Back in the early 80s, when was working for Rolm, having left engineering and begun a two-year tour as general manager of Office Systems Division, I used to spend a lot of time speaking at conferences. We had a lot of circuit switching data communications products and the promise of future centralized packet switching products, and I often was scheduled opposite a local area network advocate. Bob Metcalfe, inventor of the Ethernet, who was on the same circuit, used to say that there are two kinds of people in the data communications world: those who begin their presentations by drawing a box, and those who begin by drawing a line. I was a box-drawer, and an advocate of switching. Bob was a line-drawer, and a proponent of distributed contention for a single piece of copper. Switching won the local data communication battle (you’d have a hard time buying an Ethernet hub except at the very lowest end of the market, and the yellow Ethernet coax is just a memory), but the winning technology wasn’t circuit switching and it didn’t do the PBX people any good.

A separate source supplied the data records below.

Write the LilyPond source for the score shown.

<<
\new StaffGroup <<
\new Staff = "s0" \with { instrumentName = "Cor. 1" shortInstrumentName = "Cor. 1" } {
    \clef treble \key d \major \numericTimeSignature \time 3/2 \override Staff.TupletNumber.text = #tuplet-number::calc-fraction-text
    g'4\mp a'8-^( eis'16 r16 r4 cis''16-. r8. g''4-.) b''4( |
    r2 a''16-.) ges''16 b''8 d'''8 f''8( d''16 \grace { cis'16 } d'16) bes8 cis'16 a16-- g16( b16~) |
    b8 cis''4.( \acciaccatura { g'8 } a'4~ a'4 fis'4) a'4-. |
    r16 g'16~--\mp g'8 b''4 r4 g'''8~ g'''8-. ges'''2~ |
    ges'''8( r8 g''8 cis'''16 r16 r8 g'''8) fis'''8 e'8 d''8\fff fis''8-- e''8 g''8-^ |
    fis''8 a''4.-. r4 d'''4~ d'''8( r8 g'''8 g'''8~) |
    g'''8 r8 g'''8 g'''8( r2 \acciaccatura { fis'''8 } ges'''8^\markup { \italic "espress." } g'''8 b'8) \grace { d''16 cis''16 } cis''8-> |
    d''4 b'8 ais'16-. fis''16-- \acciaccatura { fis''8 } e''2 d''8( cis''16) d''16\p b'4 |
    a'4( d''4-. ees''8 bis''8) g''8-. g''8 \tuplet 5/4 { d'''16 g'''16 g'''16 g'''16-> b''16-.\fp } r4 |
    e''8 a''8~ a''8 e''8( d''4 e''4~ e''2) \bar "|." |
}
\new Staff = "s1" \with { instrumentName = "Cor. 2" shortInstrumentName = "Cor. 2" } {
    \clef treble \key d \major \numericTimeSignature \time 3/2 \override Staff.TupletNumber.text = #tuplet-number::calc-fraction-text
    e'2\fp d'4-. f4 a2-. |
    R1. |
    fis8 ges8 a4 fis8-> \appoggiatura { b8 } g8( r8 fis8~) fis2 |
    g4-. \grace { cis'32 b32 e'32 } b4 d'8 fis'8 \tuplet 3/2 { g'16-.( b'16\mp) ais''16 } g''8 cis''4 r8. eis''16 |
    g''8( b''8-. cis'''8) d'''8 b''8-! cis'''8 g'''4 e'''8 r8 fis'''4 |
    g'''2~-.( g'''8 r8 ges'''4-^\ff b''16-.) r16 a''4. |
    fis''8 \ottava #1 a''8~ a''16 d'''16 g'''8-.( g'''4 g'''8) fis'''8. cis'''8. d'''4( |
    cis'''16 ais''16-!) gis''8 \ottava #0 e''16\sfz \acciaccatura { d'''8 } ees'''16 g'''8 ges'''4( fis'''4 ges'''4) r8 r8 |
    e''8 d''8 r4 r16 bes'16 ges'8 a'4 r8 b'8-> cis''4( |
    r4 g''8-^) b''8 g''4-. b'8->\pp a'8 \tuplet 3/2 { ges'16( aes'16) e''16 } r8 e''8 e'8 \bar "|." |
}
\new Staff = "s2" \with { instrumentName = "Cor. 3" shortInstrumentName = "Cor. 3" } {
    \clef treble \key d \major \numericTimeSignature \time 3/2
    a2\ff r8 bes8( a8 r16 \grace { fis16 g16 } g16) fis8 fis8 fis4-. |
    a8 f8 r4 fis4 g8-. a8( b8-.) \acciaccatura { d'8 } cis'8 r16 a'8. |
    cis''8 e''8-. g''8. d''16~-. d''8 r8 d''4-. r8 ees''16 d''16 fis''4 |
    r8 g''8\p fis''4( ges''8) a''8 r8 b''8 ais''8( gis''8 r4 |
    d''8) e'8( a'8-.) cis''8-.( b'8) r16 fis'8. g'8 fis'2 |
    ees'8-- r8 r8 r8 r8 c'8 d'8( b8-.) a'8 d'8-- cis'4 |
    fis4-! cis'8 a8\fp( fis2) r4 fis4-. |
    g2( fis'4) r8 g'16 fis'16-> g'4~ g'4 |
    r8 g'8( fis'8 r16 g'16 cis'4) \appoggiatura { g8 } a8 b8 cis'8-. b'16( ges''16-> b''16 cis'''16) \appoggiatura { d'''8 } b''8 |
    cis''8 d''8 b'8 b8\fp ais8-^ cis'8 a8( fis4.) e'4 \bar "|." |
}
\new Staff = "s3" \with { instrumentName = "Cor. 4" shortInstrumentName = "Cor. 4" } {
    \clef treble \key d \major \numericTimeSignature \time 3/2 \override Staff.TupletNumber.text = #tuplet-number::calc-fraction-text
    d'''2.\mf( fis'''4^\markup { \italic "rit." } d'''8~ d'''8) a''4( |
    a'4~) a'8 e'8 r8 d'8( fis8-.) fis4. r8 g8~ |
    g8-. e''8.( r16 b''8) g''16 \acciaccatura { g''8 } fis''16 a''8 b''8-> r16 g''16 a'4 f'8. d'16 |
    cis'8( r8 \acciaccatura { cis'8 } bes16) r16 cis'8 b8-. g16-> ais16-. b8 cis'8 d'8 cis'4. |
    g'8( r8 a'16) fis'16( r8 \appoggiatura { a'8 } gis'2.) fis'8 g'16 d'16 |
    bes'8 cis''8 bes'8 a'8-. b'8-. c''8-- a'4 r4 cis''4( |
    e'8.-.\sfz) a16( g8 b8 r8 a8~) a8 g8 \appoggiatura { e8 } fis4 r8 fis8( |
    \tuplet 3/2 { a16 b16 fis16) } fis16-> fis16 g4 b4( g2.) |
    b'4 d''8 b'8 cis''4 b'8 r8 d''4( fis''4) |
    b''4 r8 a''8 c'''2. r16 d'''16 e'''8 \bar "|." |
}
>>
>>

During my talks, I would tweak the data communications people by pointing out that the vast majority of all the data communications in the world was carrying voice. Today, the situation is reversed: voice accounts for but a tiny fraction of all the data slewing around the globe. With the packet switched Internet Protocol dominating data communications, it makes economic sense for voice to try to hitch a ride. Thus is born Voice over Internet Protocol, or VoIP.
The promises of VoIP are drastically reduced voice communications expenses and a wealth of features not practical with circuit-switched voice. However, voice and IP is an awkward marriage. The problem is latency, the delay between your phone the phone of the person you’re talking to, added to the delay of the return trip back to you. If you remember talking over satellite links, a fixture of the 80s international telephone network now almost completely replaced by fiber optics, you know what I’m talking about. In the case of satellite communication, the delay is mostly due to signal propagation at the speed of light from the ground station on your end of the call up to the satellite in a geostationary orbit 22,000-plus miles above the earth down to the ground station on the other end of the call, plus the trip up to the satellite and down coming back. In IP telephony, the latency mostly comes from buffering as the packets wend their way through the Internet. Unless you’re using a satellite connection to get to your ISP, the latency of your Internet connection is a couple of hundred milliseconds, or less than a quarter of typical satellite voice call latency.
Latency causes several problems in telephone calls. The first is just the delay; no matter how good everything else is, having almost a 1 second round-trip time is a recipe for both talkers trying to talk at once. The second is electrical instability caused by echo which can cause effects varying from hearing your own voice delayed to oscillation. The cure for this is sophisticated digital signal processing in the form of echo cancellation. It is effective, but it makes problem one worse, since most of the time it turns the circuit off if both parties are talking simultaneously. In order to avoid the audible ills of satellite calls, most experts suggest that, for successful voiceover IP, latencies be kept to under 200 ms.
Because of the latency, VoIP is, in an engineering sense, an unnatural act. It only makes sense to attempt it because the Internet has become a cheaper way to move bits than the historically-common circuit-switched highways, and because IP telephony offers a host of features not traditionally available.
I thought I’d give VoIP a try. I’ll report on my experiences later.